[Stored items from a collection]

*-*-*

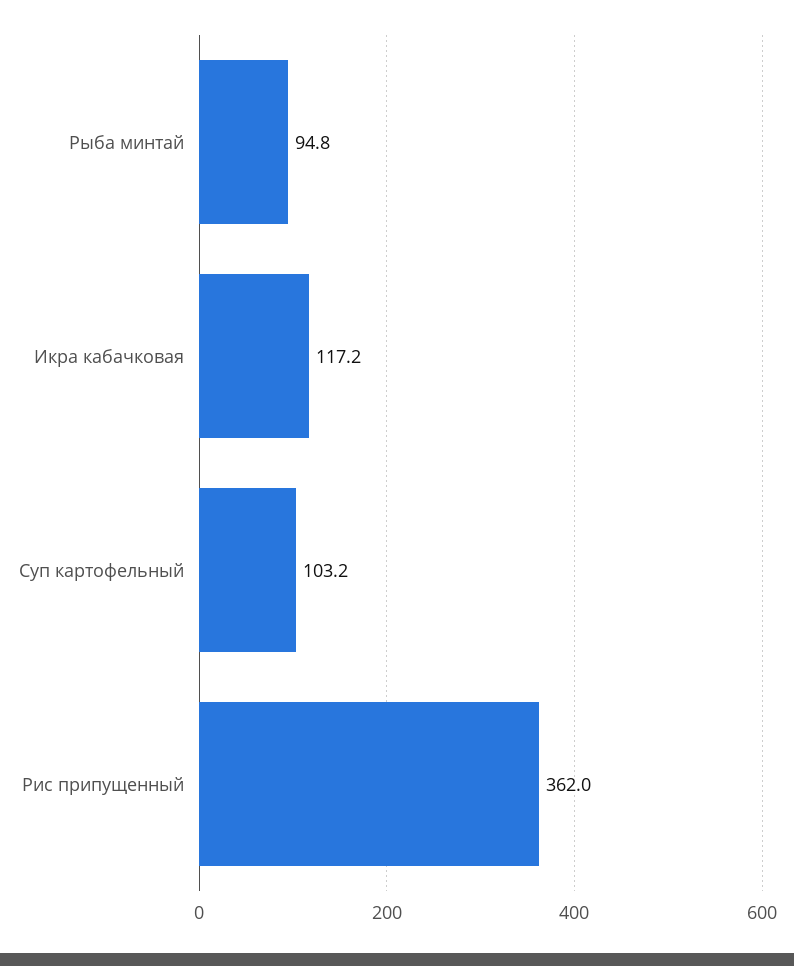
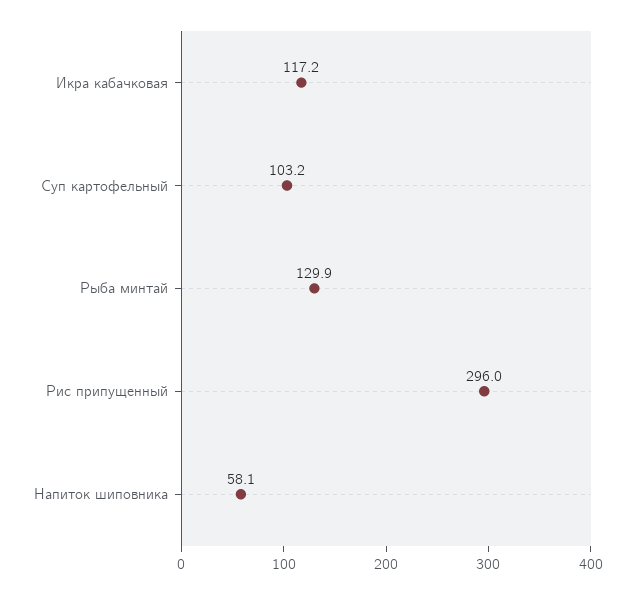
Рыба минтай: 94.8 -> 129.9
Рис припущенный: 362 -> 296
Напиток шиповника: none -> 58.1

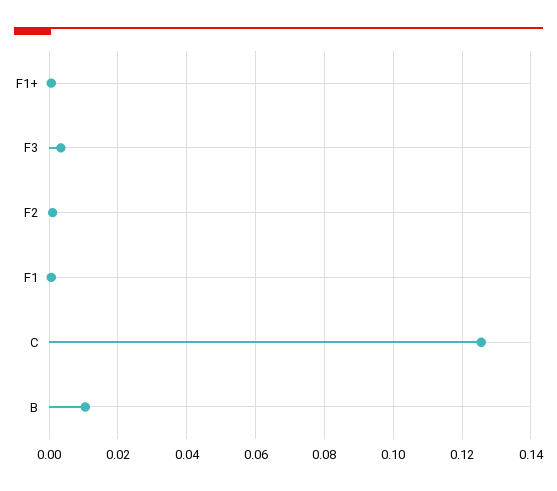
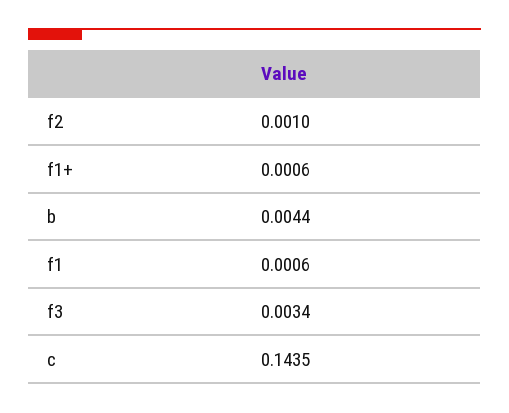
C: 0.126 -> 0.1435
B: 0.01 -> 0.0044

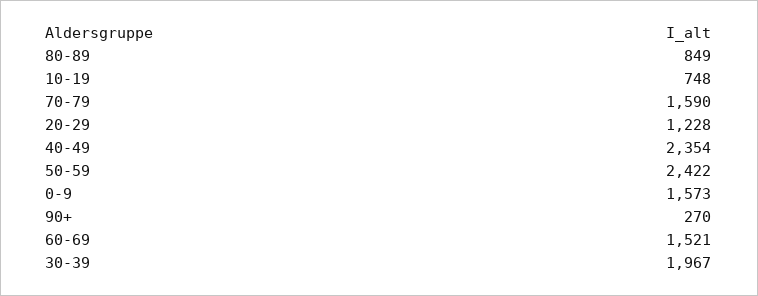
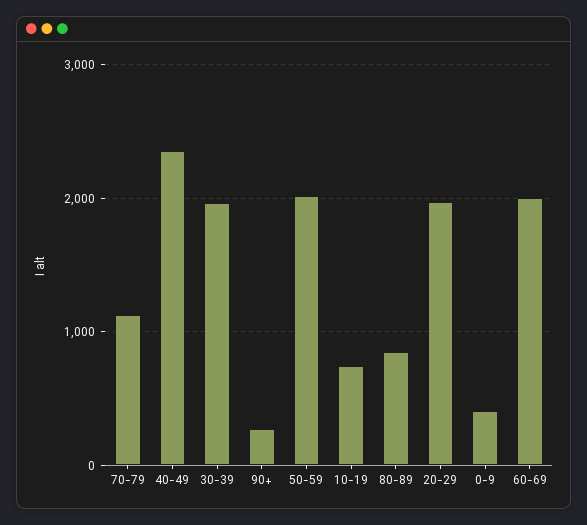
70-79: 1590 -> 1100
20-29: 1228 -> 2000
50-59: 2422 -> 2000
0-9: 1573 -> 400
60-69: 1521 -> 2000

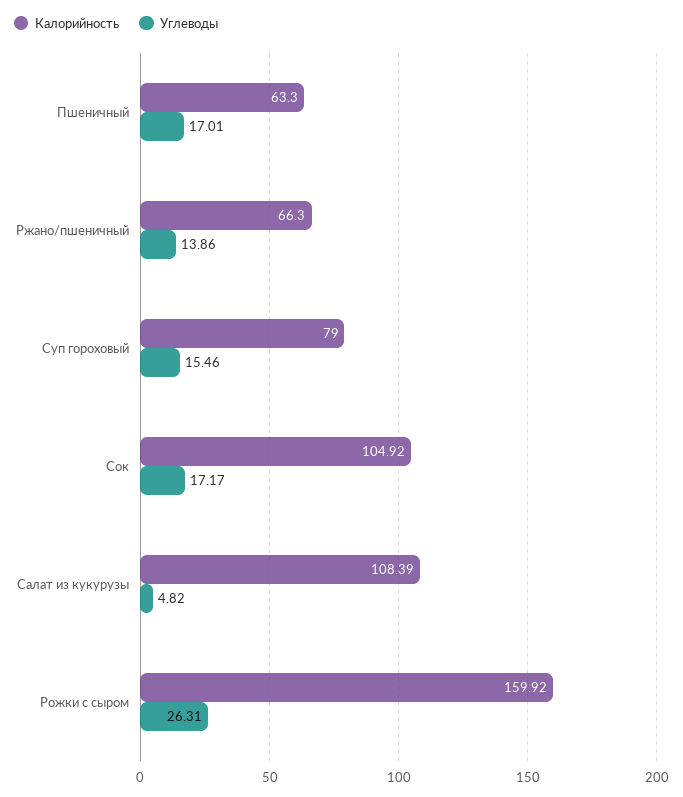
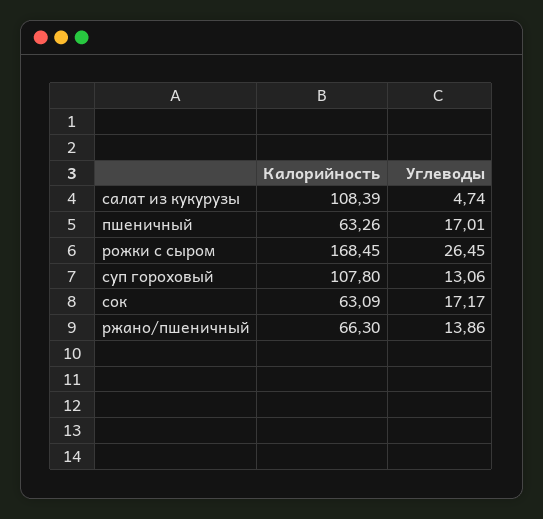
Калорийность, Пшеничный: 63.3 -> 63.26
Калорийность, Суп гороховый: 79 -> 107.8
Углеводы, Суп гороховый: 15.46 -> 13.06
Калорийность, Сок: 104.92 -> 63.09
Углеводы, Салат из кукурузы: 4.82 -> 4.74
Калорийность, Рожки с сыром: 159.92 -> 168.45
Углеводы, Рожки с сыром: 26.31 -> 26.45

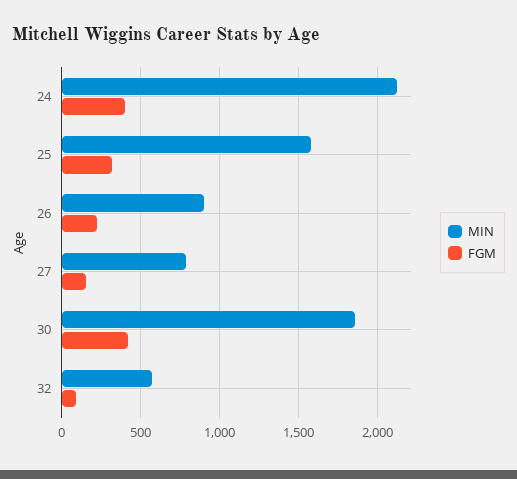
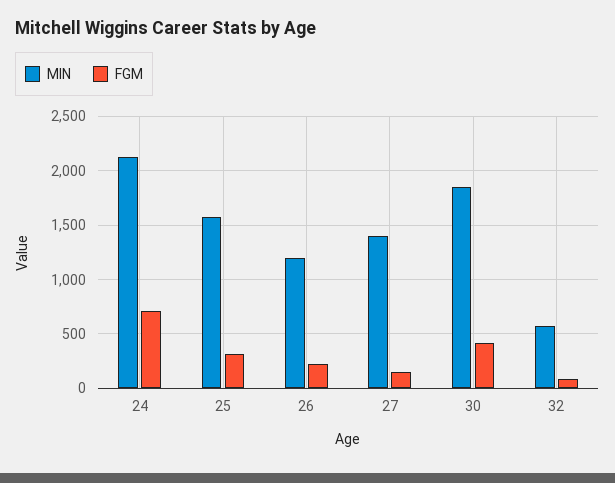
FGM, 24: 400 -> 700
MIN, 26: 900 -> 1200
MIN, 27: 800 -> 1400

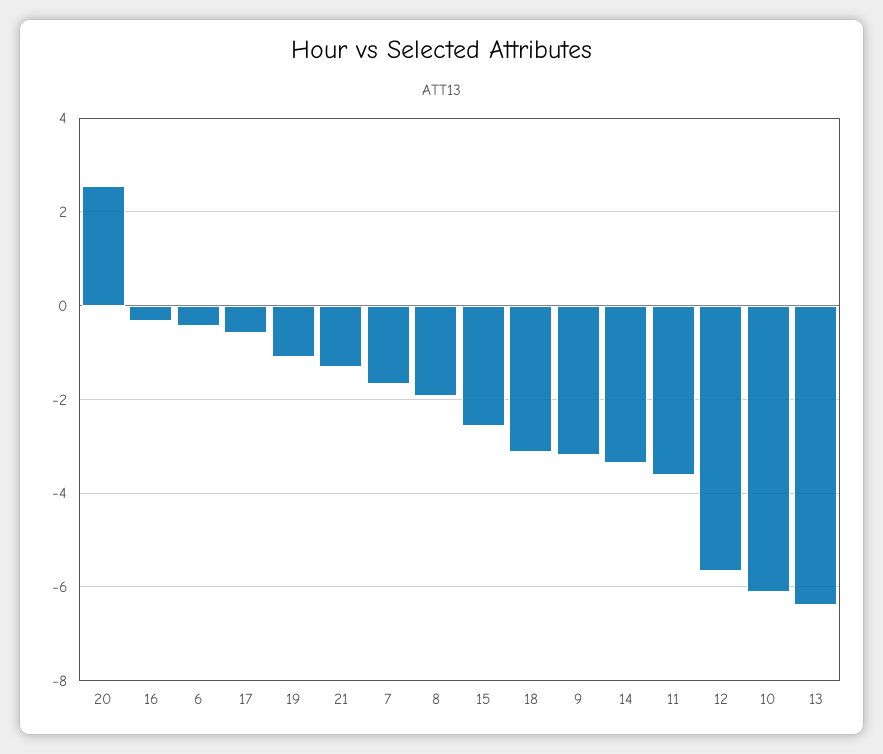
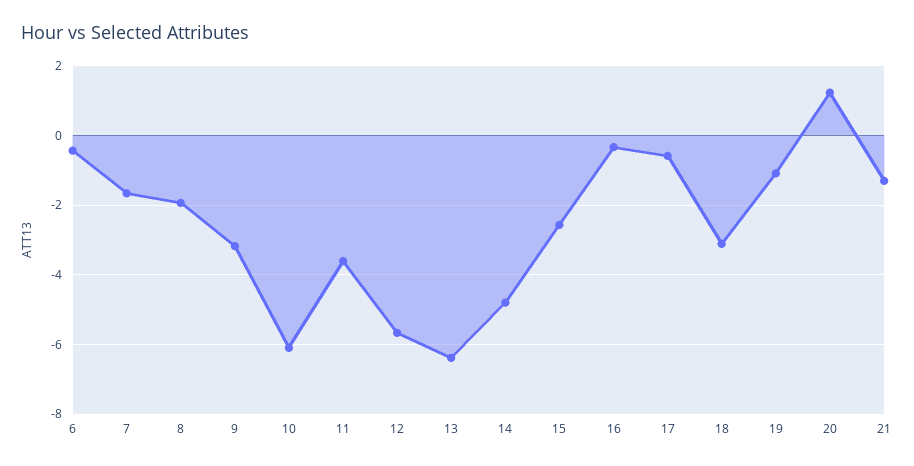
20: 2.6 -> 1.2
14: -3.4 -> -4.8

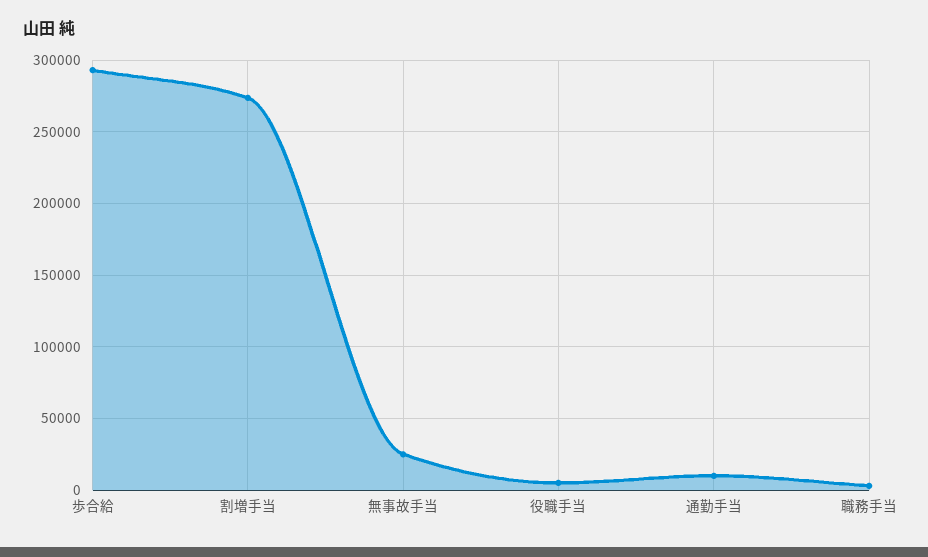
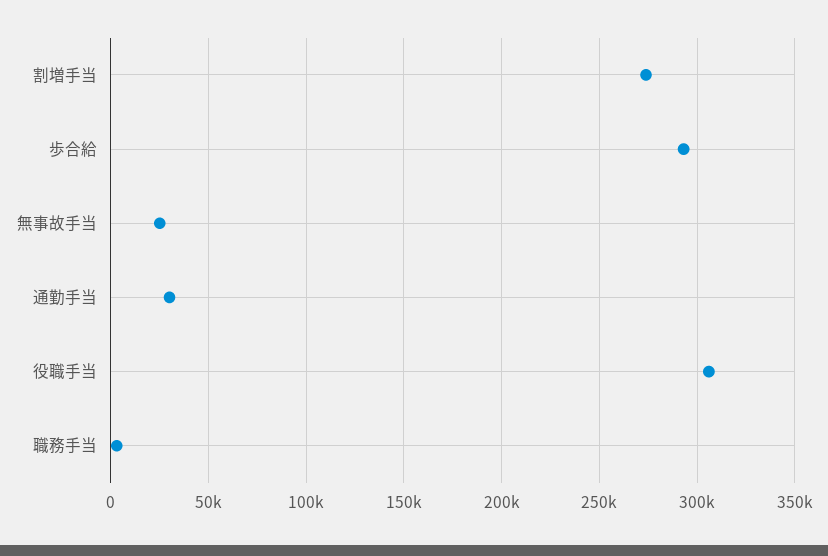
役職手当: 5000 -> 305000
通勤手当: 10000 -> 30000

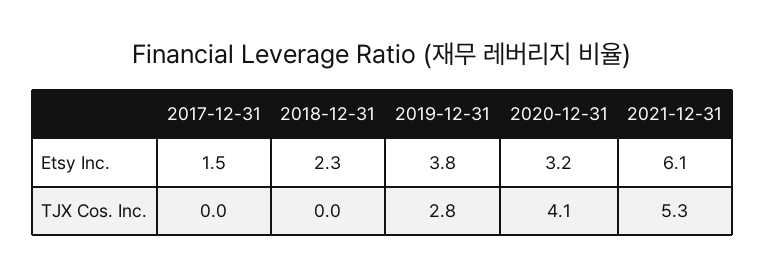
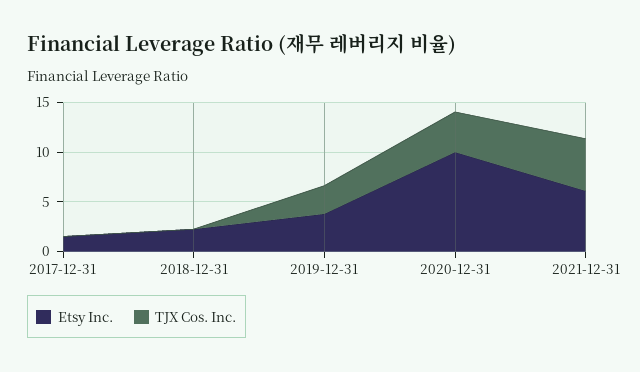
Etsy Inc., 2020-12-31: 3.2 -> 10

*-*-*

TASK GOAL: Beginning with the line that contains "0-9: 1573 -> 400" and ending with the last line of the data above, output those lines exactly and nothing more, without any pictures.

SOLUTION TO THIS PROBLEM:
0-9: 1573 -> 400
60-69: 1521 -> 2000

Калорийность, Пшеничный: 63.3 -> 63.26
Калорийность, Суп гороховый: 79 -> 107.8
Углеводы, Суп гороховый: 15.46 -> 13.06
Калорийность, Сок: 104.92 -> 63.09
Углеводы, Салат из кукурузы: 4.82 -> 4.74
Калорийность, Рожки с сыром: 159.92 -> 168.45
Углеводы, Рожки с сыром: 26.31 -> 26.45

FGM, 24: 400 -> 700
MIN, 26: 900 -> 1200
MIN, 27: 800 -> 1400

20: 2.6 -> 1.2
14: -3.4 -> -4.8

役職手当: 5000 -> 305000
通勤手当: 10000 -> 30000

Etsy Inc., 2020-12-31: 3.2 -> 10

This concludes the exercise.